Part 3 of Designing and Managing Successful Projects

by St uart Wier

  • Enlist several users to cooperate in designing and testing the project. This will call for ongoing collaboration. They may baulk for many reasons, including lack of time, claims that what is wanted is "obvious" (to them), or their simply wanting someone to hand them a solution with no effort on their part. You have to use skills of diplomacy to enlist their aid. Their guidance is essential to provide what they need; you cannot be sure of guessing all they need. And the users may need some help in actually articulating what they really want, and to see how a practical solution can be provided. Users often cannot distinguish between workable ideas and good ideas which are not practical.

  • It helps a lot to start with a working simpler system, something close to what is wanted, as a guide to where to do more or do differently.

  • Resist "creeping featuritis," the tendency to add new ideas just because they seem good. Everyone will have a few. Strive hard to keep things as simple as possible. Provide only what the users must have. Complexity increases chance of problems, failure to meet goals, future maintenance headaches, or poor performance.

  • Project managers must establish clearly the reason why the project is being done. It may sound obvious, but when things go wrong it's often because different people had different ideas about the purpose of the project. List your goals and requirements.

  • Resist changing the design or objectives while you are implementing it. Only do so when re-designing after a round of testing. Never let the developers contrive features as they go along, beyond their design area of responsibility, other than implementation details.

  • Resist the "solid gold syndrome." Developers love to come up with the absolutely most modern, powerful system with all the latest ideas. Sometimes all you need to go to town is a bicycle, or can only afford a Ford Focus, and can not really use or afford a Ferrarii and the mechanic to keep it working. Keep the project as simple as possible, but no simpler. Meet the clients' needs, not what the managers or developers think should be the clients' needs.

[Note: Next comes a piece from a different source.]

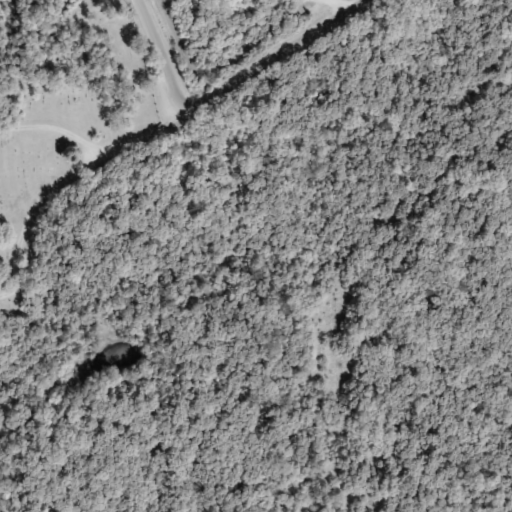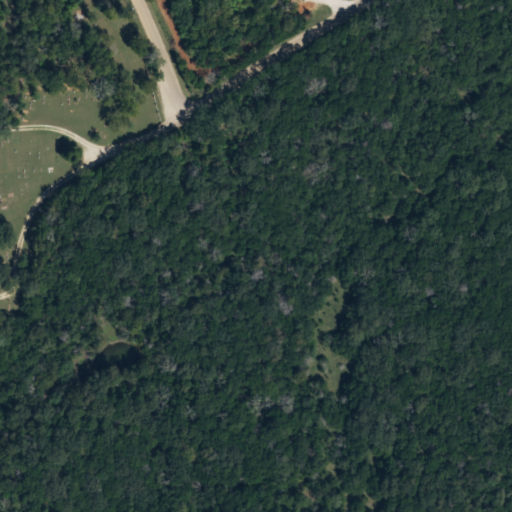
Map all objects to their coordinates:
road: (218, 99)
park: (63, 118)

    There is nothing absolutely wrong with the solid-gold approach, but it takes longer to create, costs more, may be more difficult to use and maintain, and may not solve the problem better than a solution which is as simple as possible. Take your choice. Go right ahead if you can afford to.

  • Keep your fingers on the pulse of the project. Progress monitoring is of prime importance. You should have ways to measure and verify that progress is being made. Real progress should be made every week, or every month at the outside. Monitoring for progress every quarter is far too infrequent. If you are not progressing in six months, if your project has been renamed three times since it started, years ago, and it's not yet in real use, it's time for another job.

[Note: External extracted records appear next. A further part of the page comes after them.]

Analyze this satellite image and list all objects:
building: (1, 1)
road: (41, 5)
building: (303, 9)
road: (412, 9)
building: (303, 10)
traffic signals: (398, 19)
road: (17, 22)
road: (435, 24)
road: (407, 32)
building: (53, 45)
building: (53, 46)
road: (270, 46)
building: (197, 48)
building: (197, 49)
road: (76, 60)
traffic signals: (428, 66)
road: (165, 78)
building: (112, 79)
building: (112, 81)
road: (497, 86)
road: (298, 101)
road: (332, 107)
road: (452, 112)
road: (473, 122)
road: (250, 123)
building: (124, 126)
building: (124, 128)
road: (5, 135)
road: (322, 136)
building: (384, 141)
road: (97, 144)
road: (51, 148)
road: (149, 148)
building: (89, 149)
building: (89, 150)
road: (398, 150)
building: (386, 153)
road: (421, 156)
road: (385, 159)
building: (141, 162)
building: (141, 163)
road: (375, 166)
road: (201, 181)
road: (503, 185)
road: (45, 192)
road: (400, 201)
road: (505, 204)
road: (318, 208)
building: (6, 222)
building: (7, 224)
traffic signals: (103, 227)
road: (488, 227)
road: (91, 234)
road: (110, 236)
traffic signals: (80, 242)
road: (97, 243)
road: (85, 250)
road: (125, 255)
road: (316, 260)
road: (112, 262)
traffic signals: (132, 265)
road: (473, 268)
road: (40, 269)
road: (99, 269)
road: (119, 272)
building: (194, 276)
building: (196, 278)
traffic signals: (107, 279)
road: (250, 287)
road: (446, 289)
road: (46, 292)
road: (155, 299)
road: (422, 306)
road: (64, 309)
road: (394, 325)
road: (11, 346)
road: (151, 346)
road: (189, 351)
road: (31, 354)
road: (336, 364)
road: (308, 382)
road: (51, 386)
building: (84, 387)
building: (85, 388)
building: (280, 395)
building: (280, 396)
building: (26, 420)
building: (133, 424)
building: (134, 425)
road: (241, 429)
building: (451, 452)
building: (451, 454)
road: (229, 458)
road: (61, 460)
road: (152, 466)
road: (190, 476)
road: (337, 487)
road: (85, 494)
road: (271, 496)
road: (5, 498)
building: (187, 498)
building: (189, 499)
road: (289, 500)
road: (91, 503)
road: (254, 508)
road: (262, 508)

    The only way to truly control a project is to continuously measure its progress, compare that progress against the plan, and then adjust the development parameters to correct any deviation from the plan. - Robert C. Martin

  • Risk management is essential. If you don't manage your risks, the rest of the work may be a complete waste of time. To learn risk management see Risk Management and Risk in decision making by David W Farthing.

  • In software projects "code management" can take on a dominant position. Progress monitoring is more important. You can have damn fine code management and be going nowhere. Code management makes it look like you are doing something but maybe you are stuck. Make sure the code management system suits the kind of development you are doing. Creative development and line-by-line revision control cannot both take place at once. You can't dance in tar.

  • As projects become more complex, and as the number of clients increases, any change is apt to have unforeseen effects. Think through all consequences of changes before any steps are taken. Test changes before use - testing will reveal most unforeseen side-effects.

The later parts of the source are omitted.